So this is the German sense of humour we hear so much about
Our verdict
The Volkswagen Beetle was a nice idea once, but now its dashboard flower has wilted. It’s mechanically old and stylistically odd.
Comfort
If you're in the front it's OK, thanks to a soft ride and typically supportive VW seats. In the back the rounded roof does you in.
Performance
The Beetle's engines are VW last-generation, or even generation-before-last. The 1.4 is a real slug, and neither the 1,6, 1.9TDi or 2.0 can get themselves under the 10sec to 62 barrier. Only the 1.8T manages it.
Cool
They resisted the Herbie stripes, but even so. Trying too hard is one thing, but to try this hard and fail is simply criminally uncool.
Quality
The Beetle emerged when VW was going all-out for interior quality, and it's still up there with the best.
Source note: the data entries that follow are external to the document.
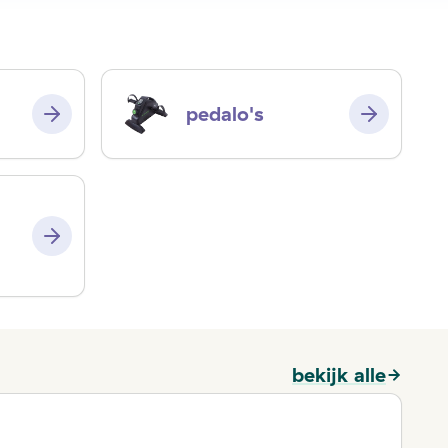
pedalo's
bekijk alle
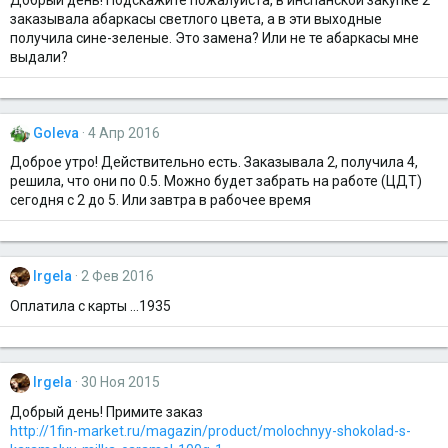
заказывала абаркасы светлого цвета, а в эти выходные
получила сине-зеленые. Это замена? Или не те абаркасы мне
выдали?
Goleva
4 Апр 2016
Доброе утро! Действительно есть. Заказывала 2, получила 4,
решила, что они по 0.5. Можно будет забрать на работе (ЦДТ)
сегодня с 2 до 5. Или завтра в рабочее время
Irgela
2 Фев 2016
Оплатила с карты ...1935
Irgela
30 Ноя 2015
Добрый день! Примите заказ
http://1fin-market.ru/magazin/product/molochnyy-shokolad-s-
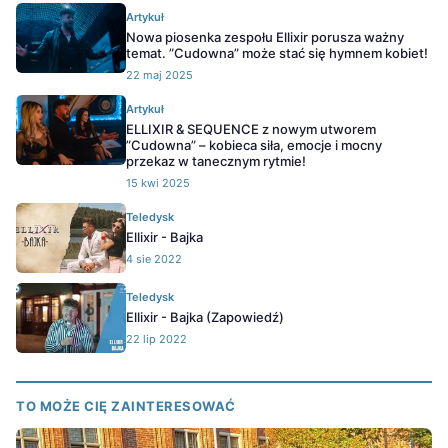
Artykuł
Nowa piosenka zespołu Ellixir porusza ważny
temat. ”Cudowna” może stać się hymnem kobiet!
22 maj 2025
Artykuł
ELLIXIR & SEQUENCE z nowym utworem
”Cudowna” – kobieca siła, emocje i mocny
przekaz w tanecznym rytmie!
15 kwi 2025
Teledysk
Ellixir - Bajka
4 sie 2022
Teledysk
Ellixir - Bajka (Zapowiedź)
22 lip 2022
TO MOŻE CIĘ ZAINTERESOWAĆ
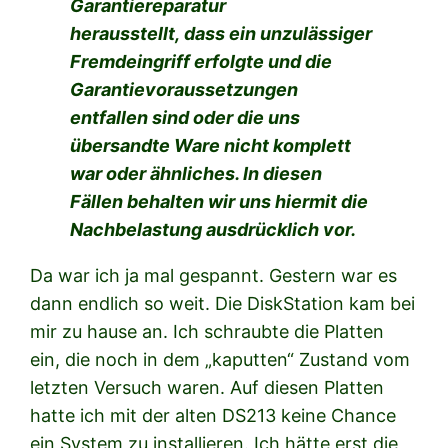
Garantiereparatur
herausstellt,
dass ein unzulässiger
Fremdeingriff erfolgte und die
Garantievoraussetzungen
entfallen sind oder die uns
übersandte Ware nicht komplett
war oder ähnliches. In diesen
Fällen behalten wir uns hiermit die
Nachbelastung ausdrücklich vor.
Da war ich ja mal gespannt. Gestern war es
dann endlich so weit. Die DiskStation kam bei
mir zu hause an. Ich schraubte die Platten
ein, die noch in dem „kaputten“ Zustand vom
letzten Versuch waren. Auf diesen Platten
hatte ich mit der alten DS213 keine Chance
ein System zu installieren. Ich hätte erst die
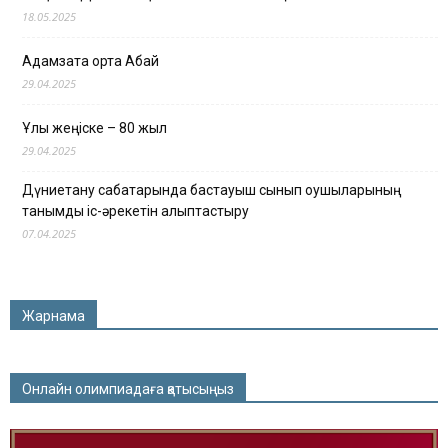
18.05.2025
Адамзатқа ортақ Абай
29.04.2025
Ұлы жеңіске – 80 жыл
29.04.2025
Дүниетану сабақтарында бастауыш сынып оқушыларының
танымдық іс-әрекетін қалыптастыру
07.04.2025
Жарнама
Онлайн олимпиадаға қатысыңыз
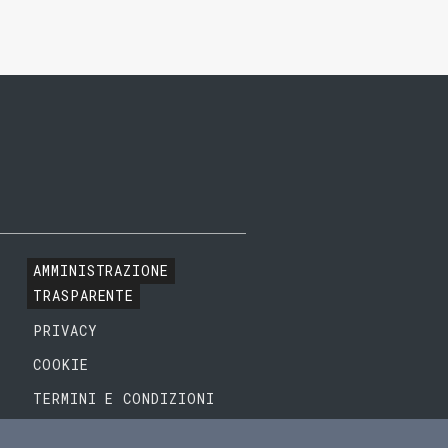
AMMINISTRAZIONE
TRASPARENTE
PRIVACY
COOKIE
TERMINI E CONDIZIONI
The plastics in the cabin are uniformly excellent, and it's not over-larded with fake metallic gewgaws like a Mini is.
Handling
The Beetle is fine when your beetling about, but not when you're in a hurry. The handling is soggy and the body motions poorly damped. The shaky cabrio compounds the trouble.
Practicality
The Beetle isn't practical, because the sloping tail cuts out rear seats and boot space. But at least the rear seats fold. And the cabrio doesn't lose boot space when the roof folds, because it just sits on top like a rucksack.
Running costs
Despite the poor performance, CO2 figures for even the small engines are unimpressive, so watch for the taxman if it's a company car. Even the 1.9TDI, which gets under 120g/km in a Golf Bluemotion, is 143g/km here. But otherwise, servicing is at usual VW rates, depreciation remains low (especially for the cabrio) and insurance reflects the feeble performance.
TG Tips
A Golf has an all-new chassis, new engines and more space. Do you really love the Beetle so much you’d give all that up?